Work to complete:
Having read the data, transcribe all of it without deviation.

Stored items from a collection:
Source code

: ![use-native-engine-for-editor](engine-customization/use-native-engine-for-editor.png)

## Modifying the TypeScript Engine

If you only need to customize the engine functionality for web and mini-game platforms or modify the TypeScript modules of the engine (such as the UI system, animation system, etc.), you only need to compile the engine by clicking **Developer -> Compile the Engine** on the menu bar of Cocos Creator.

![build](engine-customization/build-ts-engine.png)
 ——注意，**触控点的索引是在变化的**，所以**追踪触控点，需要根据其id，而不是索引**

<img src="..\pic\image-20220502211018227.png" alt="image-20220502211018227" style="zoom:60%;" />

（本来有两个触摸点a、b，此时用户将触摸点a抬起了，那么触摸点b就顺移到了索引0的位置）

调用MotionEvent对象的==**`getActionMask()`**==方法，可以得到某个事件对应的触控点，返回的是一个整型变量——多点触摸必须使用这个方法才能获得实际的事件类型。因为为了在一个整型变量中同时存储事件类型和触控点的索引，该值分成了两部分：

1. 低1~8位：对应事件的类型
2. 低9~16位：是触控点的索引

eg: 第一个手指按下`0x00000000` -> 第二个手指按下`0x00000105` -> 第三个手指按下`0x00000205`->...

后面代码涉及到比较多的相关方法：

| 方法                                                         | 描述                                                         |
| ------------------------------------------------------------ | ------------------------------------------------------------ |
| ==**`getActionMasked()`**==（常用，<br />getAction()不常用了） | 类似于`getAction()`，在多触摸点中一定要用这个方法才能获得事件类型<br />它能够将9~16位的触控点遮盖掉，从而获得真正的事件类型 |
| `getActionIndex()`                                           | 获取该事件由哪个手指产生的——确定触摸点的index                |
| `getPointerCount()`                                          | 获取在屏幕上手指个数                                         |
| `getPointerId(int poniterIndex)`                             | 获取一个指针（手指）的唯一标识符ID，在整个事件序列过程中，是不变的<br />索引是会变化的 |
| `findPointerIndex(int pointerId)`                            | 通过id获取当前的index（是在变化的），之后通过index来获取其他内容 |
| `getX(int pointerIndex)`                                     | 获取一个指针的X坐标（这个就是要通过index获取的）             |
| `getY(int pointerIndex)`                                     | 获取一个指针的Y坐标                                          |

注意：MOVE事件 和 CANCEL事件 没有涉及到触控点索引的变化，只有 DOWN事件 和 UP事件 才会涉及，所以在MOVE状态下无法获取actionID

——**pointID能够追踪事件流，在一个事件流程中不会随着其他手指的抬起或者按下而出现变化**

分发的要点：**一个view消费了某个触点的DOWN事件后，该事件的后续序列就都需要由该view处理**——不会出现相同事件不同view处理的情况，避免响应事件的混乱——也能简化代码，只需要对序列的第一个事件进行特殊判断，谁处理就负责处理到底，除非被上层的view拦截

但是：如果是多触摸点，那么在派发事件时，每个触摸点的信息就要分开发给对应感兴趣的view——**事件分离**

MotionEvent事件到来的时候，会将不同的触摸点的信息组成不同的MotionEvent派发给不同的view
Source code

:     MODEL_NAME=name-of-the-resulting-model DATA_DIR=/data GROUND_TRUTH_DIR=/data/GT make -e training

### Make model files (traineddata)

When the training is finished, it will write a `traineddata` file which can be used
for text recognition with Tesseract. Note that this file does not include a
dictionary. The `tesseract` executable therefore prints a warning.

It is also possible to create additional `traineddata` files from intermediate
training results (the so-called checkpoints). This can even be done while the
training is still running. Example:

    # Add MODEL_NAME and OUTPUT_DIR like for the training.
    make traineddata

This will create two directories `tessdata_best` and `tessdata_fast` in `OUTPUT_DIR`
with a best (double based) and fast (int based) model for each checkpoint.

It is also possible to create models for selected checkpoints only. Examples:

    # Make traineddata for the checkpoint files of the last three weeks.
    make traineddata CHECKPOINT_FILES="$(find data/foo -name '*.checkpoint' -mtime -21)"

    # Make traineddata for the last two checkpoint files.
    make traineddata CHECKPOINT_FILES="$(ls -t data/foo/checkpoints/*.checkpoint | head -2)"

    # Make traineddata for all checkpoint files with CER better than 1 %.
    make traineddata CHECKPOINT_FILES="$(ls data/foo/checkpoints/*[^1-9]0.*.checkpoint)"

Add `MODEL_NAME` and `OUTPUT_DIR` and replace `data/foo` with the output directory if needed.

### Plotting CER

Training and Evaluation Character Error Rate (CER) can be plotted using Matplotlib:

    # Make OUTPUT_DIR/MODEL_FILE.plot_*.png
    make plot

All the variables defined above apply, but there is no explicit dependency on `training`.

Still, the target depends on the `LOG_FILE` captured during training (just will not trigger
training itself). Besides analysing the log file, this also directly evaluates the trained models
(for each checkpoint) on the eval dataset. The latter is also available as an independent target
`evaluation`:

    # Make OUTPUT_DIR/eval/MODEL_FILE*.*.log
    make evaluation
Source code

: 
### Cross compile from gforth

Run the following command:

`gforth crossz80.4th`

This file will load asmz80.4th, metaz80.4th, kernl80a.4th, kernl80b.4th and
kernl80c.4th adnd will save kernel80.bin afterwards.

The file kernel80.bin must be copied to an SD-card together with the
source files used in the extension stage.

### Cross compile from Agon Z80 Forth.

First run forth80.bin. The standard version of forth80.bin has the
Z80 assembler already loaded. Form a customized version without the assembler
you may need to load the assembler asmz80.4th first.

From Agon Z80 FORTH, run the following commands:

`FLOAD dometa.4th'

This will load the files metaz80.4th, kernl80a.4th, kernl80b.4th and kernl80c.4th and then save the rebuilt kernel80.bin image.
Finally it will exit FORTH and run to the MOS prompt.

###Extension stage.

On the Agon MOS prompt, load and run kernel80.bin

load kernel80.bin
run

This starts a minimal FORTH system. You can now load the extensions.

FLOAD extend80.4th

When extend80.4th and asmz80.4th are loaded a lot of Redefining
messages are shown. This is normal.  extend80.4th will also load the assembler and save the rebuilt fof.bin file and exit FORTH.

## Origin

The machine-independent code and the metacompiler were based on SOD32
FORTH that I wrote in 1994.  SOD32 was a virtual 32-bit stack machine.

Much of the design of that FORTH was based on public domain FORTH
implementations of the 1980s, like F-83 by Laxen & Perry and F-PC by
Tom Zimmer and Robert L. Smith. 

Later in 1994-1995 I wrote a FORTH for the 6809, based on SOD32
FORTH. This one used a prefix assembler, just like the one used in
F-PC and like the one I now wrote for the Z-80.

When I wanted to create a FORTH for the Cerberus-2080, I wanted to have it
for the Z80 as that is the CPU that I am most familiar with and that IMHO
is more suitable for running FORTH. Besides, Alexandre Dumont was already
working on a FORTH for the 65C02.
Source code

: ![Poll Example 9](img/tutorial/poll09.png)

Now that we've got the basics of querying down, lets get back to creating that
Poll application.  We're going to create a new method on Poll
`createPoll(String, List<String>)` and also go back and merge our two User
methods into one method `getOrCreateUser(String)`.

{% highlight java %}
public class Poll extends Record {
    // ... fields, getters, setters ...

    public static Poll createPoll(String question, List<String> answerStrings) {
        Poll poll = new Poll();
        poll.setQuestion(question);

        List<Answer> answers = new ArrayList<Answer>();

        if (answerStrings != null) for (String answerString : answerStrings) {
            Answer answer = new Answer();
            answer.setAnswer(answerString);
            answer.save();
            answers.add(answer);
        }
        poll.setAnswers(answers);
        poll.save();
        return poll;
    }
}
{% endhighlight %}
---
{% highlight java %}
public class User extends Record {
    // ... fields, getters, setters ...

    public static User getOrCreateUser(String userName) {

Solution for this problem:
Source code

: ![use-native-engine-for-editor](engine-customization/use-native-engine-for-editor.png)

## Modifying the TypeScript Engine

If you only need to customize the engine functionality for web and mini-game platforms or modify the TypeScript modules of the engine (such as the UI system, animation system, etc.), you only need to compile the engine by clicking **Developer -> Compile the Engine** on the menu bar of Cocos Creator.

![build](engine-customization/build-ts-engine.png)
 ——注意，**触控点的索引是在变化的**，所以**追踪触控点，需要根据其id，而不是索引**

<img src="..\pic\image-20220502211018227.png" alt="image-20220502211018227" style="zoom:60%;" />

（本来有两个触摸点a、b，此时用户将触摸点a抬起了，那么触摸点b就顺移到了索引0的位置）

调用MotionEvent对象的==**`getActionMask()`**==方法，可以得到某个事件对应的触控点，返回的是一个整型变量——多点触摸必须使用这个方法才能获得实际的事件类型。因为为了在一个整型变量中同时存储事件类型和触控点的索引，该值分成了两部分：

1. 低1~8位：对应事件的类型
2. 低9~16位：是触控点的索引

eg: 第一个手指按下`0x00000000` -> 第二个手指按下`0x00000105` -> 第三个手指按下`0x00000205`->...

后面代码涉及到比较多的相关方法：

| 方法                                                         | 描述                                                         |
| ------------------------------------------------------------ | ------------------------------------------------------------ |
| ==**`getActionMasked()`**==（常用，<br />getAction()不常用了） | 类似于`getAction()`，在多触摸点中一定要用这个方法才能获得事件类型<br />它能够将9~16位的触控点遮盖掉，从而获得真正的事件类型 |
| `getActionIndex()`                                           | 获取该事件由哪个手指产生的——确定触摸点的index                |
| `getPointerCount()`                                          | 获取在屏幕上手指个数                                         |
| `getPointerId(int poniterIndex)`                             | 获取一个指针（手指）的唯一标识符ID，在整个事件序列过程中，是不变的<br />索引是会变化的 |
| `findPointerIndex(int pointerId)`                            | 通过id获取当前的index（是在变化的），之后通过index来获取其他内容 |
| `getX(int pointerIndex)`                                     | 获取一个指针的X坐标（这个就是要通过index获取的）             |
| `getY(int pointerIndex)`                                     | 获取一个指针的Y坐标                                          |

注意：MOVE事件 和 CANCEL事件 没有涉及到触控点索引的变化，只有 DOWN事件 和 UP事件 才会涉及，所以在MOVE状态下无法获取actionID

——**pointID能够追踪事件流，在一个事件流程中不会随着其他手指的抬起或者按下而出现变化**

分发的要点：**一个view消费了某个触点的DOWN事件后，该事件的后续序列就都需要由该view处理**——不会出现相同事件不同view处理的情况，避免响应事件的混乱——也能简化代码，只需要对序列的第一个事件进行特殊判断，谁处理就负责处理到底，除非被上层的view拦截

但是：如果是多触摸点，那么在派发事件时，每个触摸点的信息就要分开发给对应感兴趣的view——**事件分离**

MotionEvent事件到来的时候，会将不同的触摸点的信息组成不同的MotionEvent派发给不同的view
Source code

:     MODEL_NAME=name-of-the-resulting-model DATA_DIR=/data GROUND_TRUTH_DIR=/data/GT make -e training

### Make model files (traineddata)

When the training is finished, it will write a `traineddata` file which can be used
for text recognition with Tesseract. Note that this file does not include a
dictionary. The `tesseract` executable therefore prints a warning.

It is also possible to create additional `traineddata` files from intermediate
training results (the so-called checkpoints). This can even be done while the
training is still running. Example:

    # Add MODEL_NAME and OUTPUT_DIR like for the training.
    make traineddata

This will create two directories `tessdata_best` and `tessdata_fast` in `OUTPUT_DIR`
with a best (double based) and fast (int based) model for each checkpoint.

It is also possible to create models for selected checkpoints only. Examples:

    # Make traineddata for the checkpoint files of the last three weeks.
    make traineddata CHECKPOINT_FILES="$(find data/foo -name '*.checkpoint' -mtime -21)"

    # Make traineddata for the last two checkpoint files.
    make traineddata CHECKPOINT_FILES="$(ls -t data/foo/checkpoints/*.checkpoint | head -2)"

    # Make traineddata for all checkpoint files with CER better than 1 %.
    make traineddata CHECKPOINT_FILES="$(ls data/foo/checkpoints/*[^1-9]0.*.checkpoint)"

Add `MODEL_NAME` and `OUTPUT_DIR` and replace `data/foo` with the output directory if needed.

### Plotting CER

Training and Evaluation Character Error Rate (CER) can be plotted using Matplotlib:

    # Make OUTPUT_DIR/MODEL_FILE.plot_*.png
    make plot

All the variables defined above apply, but there is no explicit dependency on `training`.

Still, the target depends on the `LOG_FILE` captured during training (just will not trigger
training itself). Besides analysing the log file, this also directly evaluates the trained models
(for each checkpoint) on the eval dataset. The latter is also available as an independent target
`evaluation`:

    # Make OUTPUT_DIR/eval/MODEL_FILE*.*.log
    make evaluation
Source code

: 
### Cross compile from gforth

Run the following command:

`gforth crossz80.4th`

This file will load asmz80.4th, metaz80.4th, kernl80a.4th, kernl80b.4th and
kernl80c.4th adnd will save kernel80.bin afterwards.

The file kernel80.bin must be copied to an SD-card together with the
source files used in the extension stage.

### Cross compile from Agon Z80 Forth.

First run forth80.bin. The standard version of forth80.bin has the
Z80 assembler already loaded. Form a customized version without the assembler
you may need to load the assembler asmz80.4th first.

From Agon Z80 FORTH, run the following commands:

`FLOAD dometa.4th'

This will load the files metaz80.4th, kernl80a.4th, kernl80b.4th and kernl80c.4th and then save the rebuilt kernel80.bin image.
Finally it will exit FORTH and run to the MOS prompt.

###Extension stage.

On the Agon MOS prompt, load and run kernel80.bin

load kernel80.bin
run

This starts a minimal FORTH system. You can now load the extensions.

FLOAD extend80.4th

When extend80.4th and asmz80.4th are loaded a lot of Redefining
messages are shown. This is normal.  extend80.4th will also load the assembler and save the rebuilt fof.bin file and exit FORTH.

## Origin

The machine-independent code and the metacompiler were based on SOD32
FORTH that I wrote in 1994.  SOD32 was a virtual 32-bit stack machine.

Much of the design of that FORTH was based on public domain FORTH
implementations of the 1980s, like F-83 by Laxen & Perry and F-PC by
Tom Zimmer and Robert L. Smith. 

Later in 1994-1995 I wrote a FORTH for the 6809, based on SOD32
FORTH. This one used a prefix assembler, just like the one used in
F-PC and like the one I now wrote for the Z-80.

When I wanted to create a FORTH for the Cerberus-2080, I wanted to have it
for the Z80 as that is the CPU that I am most familiar with and that IMHO
is more suitable for running FORTH. Besides, Alexandre Dumont was already
working on a FORTH for the 65C02.
Source code

: ![Poll Example 9](img/tutorial/poll09.png)

Now that we've got the basics of querying down, lets get back to creating that
Poll application.  We're going to create a new method on Poll
`createPoll(String, List<String>)` and also go back and merge our two User
methods into one method `getOrCreateUser(String)`.

{% highlight java %}
public class Poll extends Record {
    // ... fields, getters, setters ...

    public static Poll createPoll(String question, List<String> answerStrings) {
        Poll poll = new Poll();
        poll.setQuestion(question);

        List<Answer> answers = new ArrayList<Answer>();

        if (answerStrings != null) for (String answerString : answerStrings) {
            Answer answer = new Answer();
            answer.setAnswer(answerString);
            answer.save();
            answers.add(answer);
        }
        poll.setAnswers(answers);
        poll.save();
        return poll;
    }
}
{% endhighlight %}
---
{% highlight java %}
public class User extends Record {
    // ... fields, getters, setters ...

    public static User getOrCreateUser(String userName) {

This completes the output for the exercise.